Bundesregierung beschließt Postreform: Briefe erst nach drei Tagen

Die Ampel will bei der Deutschen Post für Entschleunigung sorgen. Die Gewerkschaft Verdi hingegen fürchtet um Tarif-Jobs.

Zwei Menschen gehen an Briefkästen vorbei.

Eile mit Weile: das neue Motto der Post Foto: Marijan Murat/dpa

BERLIN taz | Es ist eine ungewöhnliche Reform: Nicht etwa schneller, sondern langsamer soll die Novelle des Postgesetzes die Zustellung von Briefen machen. Bislang gilt, dass die Post 80 Prozent der Briefe am nächsten Werktag zustellen muss, am übernächsten muss sie die 95-Prozent-Marke treffen. Künftig soll es erst für den dritten Werktag nach dem Einwurf in den Briefkasten einen Mindestwert geben – und zwar 95 Prozent. Am vierten Werktag sollen 99 Prozent der Briefe beim Adressaten sein.

„Mit unseren Reformvorschlägen sichern wir eine flächendeckende und erschwingliche Versorgung der Menschen mit Briefen und Paketen – in der Stadt und auf dem Land“, sagte Wirtschaftsminister Robert Habeck (Grüne) zu seiner Postreform, die am Mittwoch das Kabinett passierte. Durch den geringeren Zeitdruck könne die Post Kosten senken, indem sie beispielsweise auf Nachtflüge zur Briefbeförderung verzichtet, betonte Habeck.

Als das aktuelle Postgesetz 1998 in Kraft trat, spielte das Internet noch eine Nebenrolle. Bei Onlinehändlern zu bestellen, war eine exotische Sache, Briefeschreiben noch üblich. Heute dominieren E-Mails und Chats die schriftliche Kommunikation – und die Briefmengen sinken.

Der Gewinn des Bonner Konzerns sank in den ersten neun Monaten im Brief- und Paketgeschäft in Deutschland um fast die Hälfte, der Umsatz stagnierte. Das einstige Staats­unternehmen Deutsche Post ist als „Universaldienstleister“ streng reguliert. Im Gegenzug erhält es Steuererleichterungen. Dafür ist der gelbe Riese im Briefsegment mit einem Anteil von 85 Prozent weiterhin führend am Markt, im Paketbereich hat die Post mehr als 40 Prozent Marktanteil.

__________

Aufgabe 1:
Wiederhole aus den Einträgen Wort für Wort die Zeilen zwischen der Zeile mit „Identify the location of the second farthest“ und der Zeile mit „so click(462, 224).“, beide eingeschlossen.
Die Einträge haben mit dem Artikel zur Postreform nichts zu tun.

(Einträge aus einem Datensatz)
__________

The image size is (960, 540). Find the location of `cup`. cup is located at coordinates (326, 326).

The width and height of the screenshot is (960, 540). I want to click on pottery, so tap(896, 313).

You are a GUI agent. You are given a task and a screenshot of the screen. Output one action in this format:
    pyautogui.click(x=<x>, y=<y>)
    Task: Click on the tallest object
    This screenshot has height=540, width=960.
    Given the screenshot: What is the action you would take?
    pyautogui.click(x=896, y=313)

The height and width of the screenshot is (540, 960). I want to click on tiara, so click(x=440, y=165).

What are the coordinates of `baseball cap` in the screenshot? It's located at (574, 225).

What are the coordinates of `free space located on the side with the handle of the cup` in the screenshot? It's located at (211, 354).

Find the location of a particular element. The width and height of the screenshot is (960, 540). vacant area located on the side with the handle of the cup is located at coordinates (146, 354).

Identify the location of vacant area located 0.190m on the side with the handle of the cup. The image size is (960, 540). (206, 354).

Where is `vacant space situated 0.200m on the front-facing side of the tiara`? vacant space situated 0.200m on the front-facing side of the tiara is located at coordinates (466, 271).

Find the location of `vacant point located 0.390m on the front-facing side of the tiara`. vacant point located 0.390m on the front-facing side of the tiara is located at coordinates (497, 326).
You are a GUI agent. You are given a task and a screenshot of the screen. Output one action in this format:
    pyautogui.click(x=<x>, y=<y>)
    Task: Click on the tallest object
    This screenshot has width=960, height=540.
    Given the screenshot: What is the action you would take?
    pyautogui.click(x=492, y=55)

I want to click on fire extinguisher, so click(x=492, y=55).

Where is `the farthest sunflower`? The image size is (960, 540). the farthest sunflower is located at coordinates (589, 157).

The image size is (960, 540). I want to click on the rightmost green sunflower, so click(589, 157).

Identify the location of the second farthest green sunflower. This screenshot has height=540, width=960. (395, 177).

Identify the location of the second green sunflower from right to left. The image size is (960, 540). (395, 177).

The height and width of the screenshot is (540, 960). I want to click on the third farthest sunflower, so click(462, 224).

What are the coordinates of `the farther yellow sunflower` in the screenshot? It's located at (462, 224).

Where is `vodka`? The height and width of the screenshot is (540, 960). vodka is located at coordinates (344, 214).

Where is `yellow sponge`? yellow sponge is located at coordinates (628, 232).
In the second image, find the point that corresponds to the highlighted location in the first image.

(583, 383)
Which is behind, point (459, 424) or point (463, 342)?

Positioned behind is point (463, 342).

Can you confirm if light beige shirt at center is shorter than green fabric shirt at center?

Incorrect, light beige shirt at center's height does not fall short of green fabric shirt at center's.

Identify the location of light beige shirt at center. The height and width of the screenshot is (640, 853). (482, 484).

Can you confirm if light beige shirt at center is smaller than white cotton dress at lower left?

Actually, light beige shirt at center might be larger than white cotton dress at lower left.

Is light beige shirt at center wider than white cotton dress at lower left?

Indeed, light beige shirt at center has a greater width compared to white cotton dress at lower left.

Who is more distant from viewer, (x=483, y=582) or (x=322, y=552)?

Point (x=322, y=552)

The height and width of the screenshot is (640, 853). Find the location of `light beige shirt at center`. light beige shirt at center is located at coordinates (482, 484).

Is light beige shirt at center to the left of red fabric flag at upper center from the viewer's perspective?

__________

Aufgabe 2:
Schreib aus dem Artikel zur Postreform den Abschnitt zwischen „Die Ampel will“ und „beim Adressaten sein.“ unverändert ab, beide Stellen eingeschlossen.

Musterlösung 1:
Identify the location of the second farthest green sunflower. This screenshot has height=540, width=960. (395, 177).

Identify the location of the second green sunflower from right to left. The image size is (960, 540). (395, 177).

The height and width of the screenshot is (540, 960). I want to click on the third farthest sunflower, so click(462, 224).

Musterlösung 2:
Die Ampel will bei der Deutschen Post für Entschleunigung sorgen. Die Gewerkschaft Verdi hingegen fürchtet um Tarif-Jobs.

Zwei Menschen gehen an Briefkästen vorbei.

Eile mit Weile: das neue Motto der Post Foto: Marijan Murat/dpa

BERLIN taz | Es ist eine ungewöhnliche Reform: Nicht etwa schneller, sondern langsamer soll die Novelle des Postgesetzes die Zustellung von Briefen machen. Bislang gilt, dass die Post 80 Prozent der Briefe am nächsten Werktag zustellen muss, am übernächsten muss sie die 95-Prozent-Marke treffen. Künftig soll es erst für den dritten Werktag nach dem Einwurf in den Briefkasten einen Mindestwert geben – und zwar 95 Prozent. Am vierten Werktag sollen 99 Prozent der Briefe beim Adressaten sein.